August in the kitchen garden is a time for change. Last month I harvested the garlic and onions so two beds were empty. What was I going to plant next? I had started some cauliflower seedlings in the greenhouse so they were ready to be planted out. It was time to go through my seeds to see what else I could plant for fall and winter crops. I want to have crops in the garden that I can harvest in late fall or store to eat during winter when food prices increase.
I decided to plant some turnips, purple sprouting broccoli, cabbage and kale with the cauliflowers seedlings. How did I know what I could plant now? I checked out the planting chart over at West Coast Seeds and looked for vegetables I could direct seed this month. It was that easy. My cauliflower seedlings are not looking so well this week. I may have planted them too early, a sign of an eager gardener. The rest of the plants are up and doing great.
Once the seeds were planted, I carefully watered them as dried out seeds will not germinate. This is something you need to plant when you are at home, not just before you go on holidays. It’s important for seeds to have good contact with the soil and moisture to help soften the seed coat. I also planted carrots this month. I want to be able to have a few carrots in the garden over the winter. The last week was warmer than usual so I tried shading my newly planted carrot seeds with burlap. I made sure to water the seeds in well and placed the burlap over top and moistened it. When I came back the next morning the soil underneath was still moist. By the end of the week the carrot seeds had germinated and I was able to remove the burlap. Many seeds don’t germinate easily in hot weather and benefit from a shade cloth to get them going.
I look forward to harvesting turnips. They are so easy to grow. I will let them grow a bit before I do some thinning. Thinning is necessary if you accidentally plant too many seeds in one spot. You need to think about the final size of the vegetable you are growing. For example, I like to harvest turnips when they are about 1/12”-2” in size so I should have each plant that far apart for proper development of the turnip. If they are too crowded they may not grow properly. Did you know that the leaves of turnips are edible as well? The greens are best when picked young. Be sure to harvest turnip greens from your kitchen garden in the morning and cut them as you would lettuce as they are a ‘cut and come’ again leaf.
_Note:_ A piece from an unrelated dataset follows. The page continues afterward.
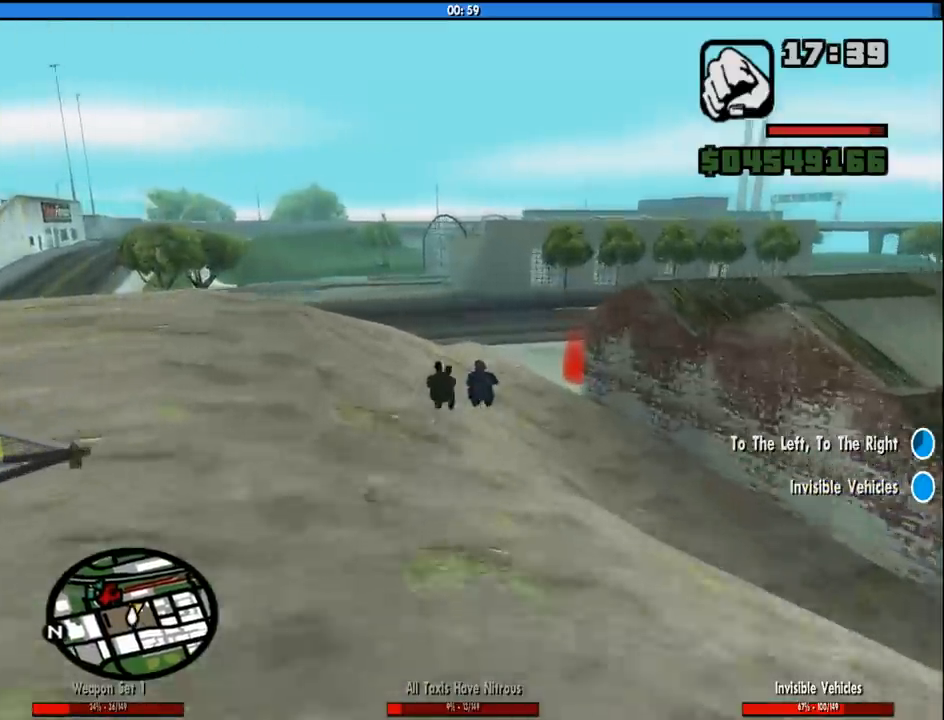
{"keys": ["d", "s", "space"], "mouse": [], "events": []}
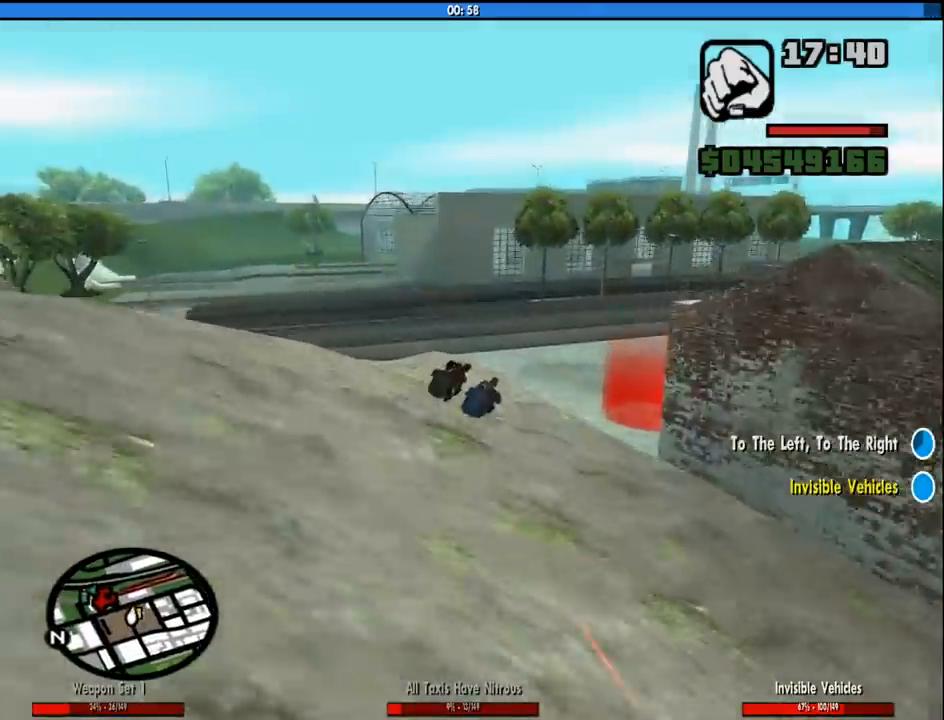
{"keys": ["d", "s", "space"], "mouse": [], "events": []}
You will notice that most of the plants I sowed are all from the Brassica family. Growing them together makes crop rotation in the kitchen garden easier. The Brassica family of plants includes turnips, kale, cauliflower, cabbage, kohlrabi, broccoli and rutabaga. They also have the same pests. By planting them all together I can use a floating row cover to keep the cabbage moth from laying eggs on the plants. Floating row covers are great for pest prevention but they can make the garden warmer than it should be.
I harvested the onions and wasn’t sure what to plant in the empty raised bed. After another look at the planting list for July, I was delighted to see I could plant more Cosmos. While the blog was being created I supplied flowers for a wedding and made several bouquets. Cosmos are wonderful cut flowers.
I planted Cosmos ‘Rose Bon Bon’ and ‘Double Click’. Both Cosmos are double petalled in shades of pink and white. I will have cut flowers well into the fall. They germinated easily despite the warm temperatures and are now about an inch high. I also planted some Scabiosa which is up as well.
You are probably wondering why I keep planting. My motto is to never have bare soil. If you can grow more food, why not? After all, that’s why we built the kitchen garden.